Since the beginning of the new government, land invasions have occurred again, without Lula or other high-ranking members of the government condemning the acts or taking concrete measures to inhibit them. “I believe that there was leniency from previous governments in Bahia regarding these invasions. Unfortunately, the party accepts and encourages these acts. There were invasions, and when the police were called, it was difficult for the landowners to get the police ready to vacate the land”, says Habib.

“At a time when the government is not interested in complying with these orders, this becomes difficult. So I don’t think it’s the fault of the military or civil authority. I attribute this to the government itself. I don’t think there was an order not to do it, but rather a leniency, a ‘blind eye’”, he adds.

Under the management of Flávio Dino, Maranhão had a peak in homicides

Flávio Dino was at the head of the government of Maranhão for two terms, and the current governor of the state is his successor. During his administration, Lula’s current Minister of Justice and Public Security failed to reduce crime rates in the state. The year 2016, the second under his command, was marked by the highest number of violent deaths in Maranhão in the entire historical series calculated by the FBSP, with more than 2,300 homicides.

As of 2018, when several states began to record a reduction in the number of violent deaths, Maranhão recorded a small decrease in the rates in 2018 and 2019, but returned to the previous level as of 2020.

When announcing his departure from the government to be a pre-candidate for the Federal Senate, last year, Dino left the state in a very critical scenario, according to the Public Security Yearbook 2022. the largest proportional increase in vehicle theft in the country – the increase was 90.4%. By way of comparison, the second largest proportional increase occurred in Acre, and was 25%.

Maranhão also occupied, in 2021, one of the first places in the ranking of states with the highest increase in robbery crimes, behind only Bahia, Amazonas, Amapá and Rondônia.
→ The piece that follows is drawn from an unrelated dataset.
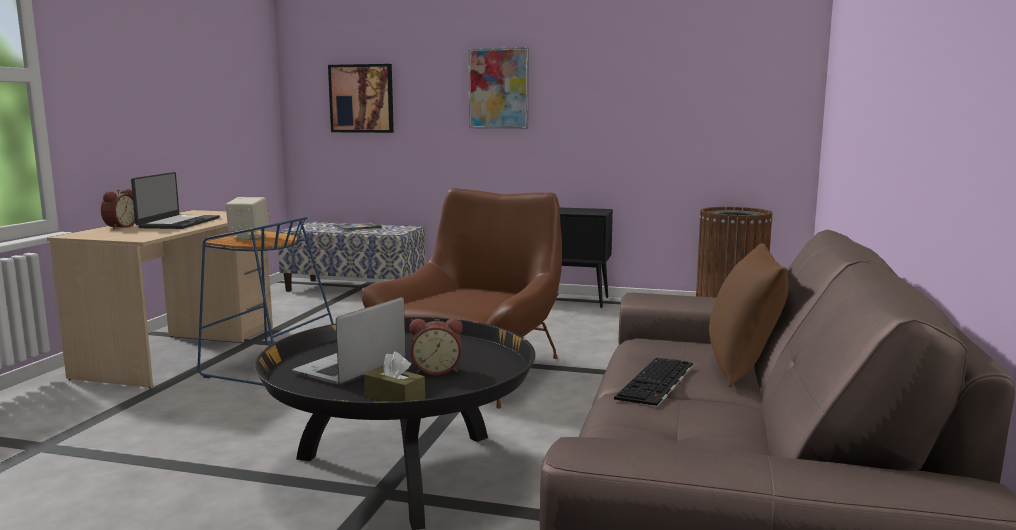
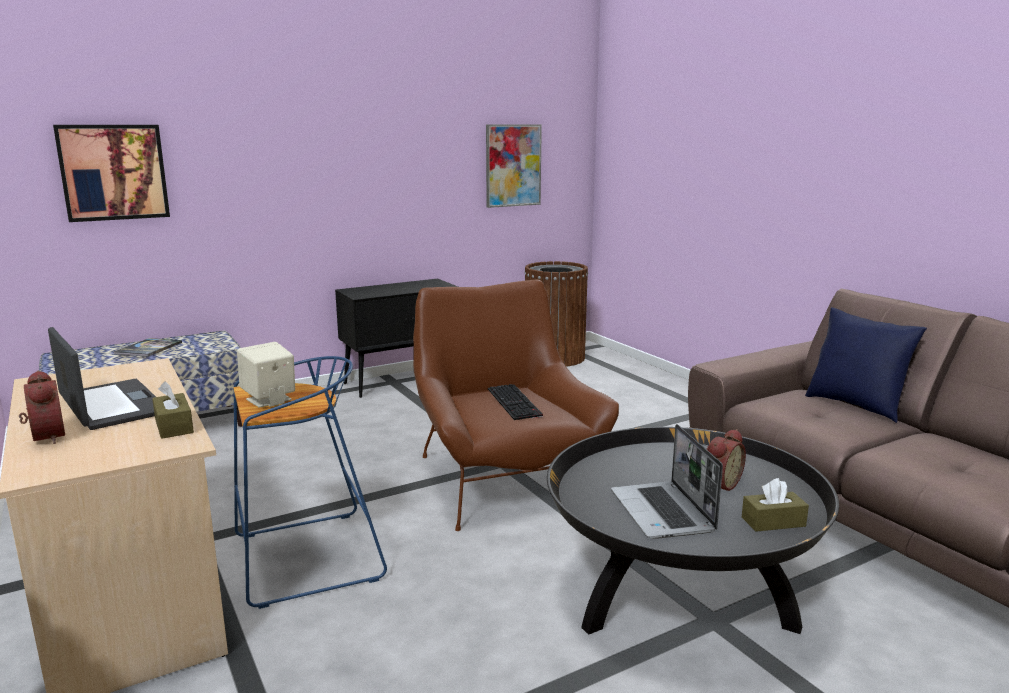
camera: 45 degrees left, 5 degrees up
picture [468,47,529,129] -> picture moved to [486,125,542,208]
keyboard [614,358,693,407] -> keyboard moved to [488,384,543,420]
brown pillow [709,243,789,387] -> blue pillow [805,307,927,423]
none -> brown tissue box [152,381,194,439]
The state also had the highest proportional increase in theft from people on the streets, with an increase of 21.4%, while the country recorded an average reduction of 7.5%. Maranhão also ranked very poorly in crimes such as theft of commercial establishments, theft of cell phones and drug trafficking.

With regard to the security forces, the number of police officers killed on duty has remained the same over the past year. However, the number of police officers who took their own lives stands out. Maranhão leads the number of cases of suicide by security agents according to the latest edition of the Yearbook, with an increase of 210%, compared to the average of 59.7% in the rest of the country.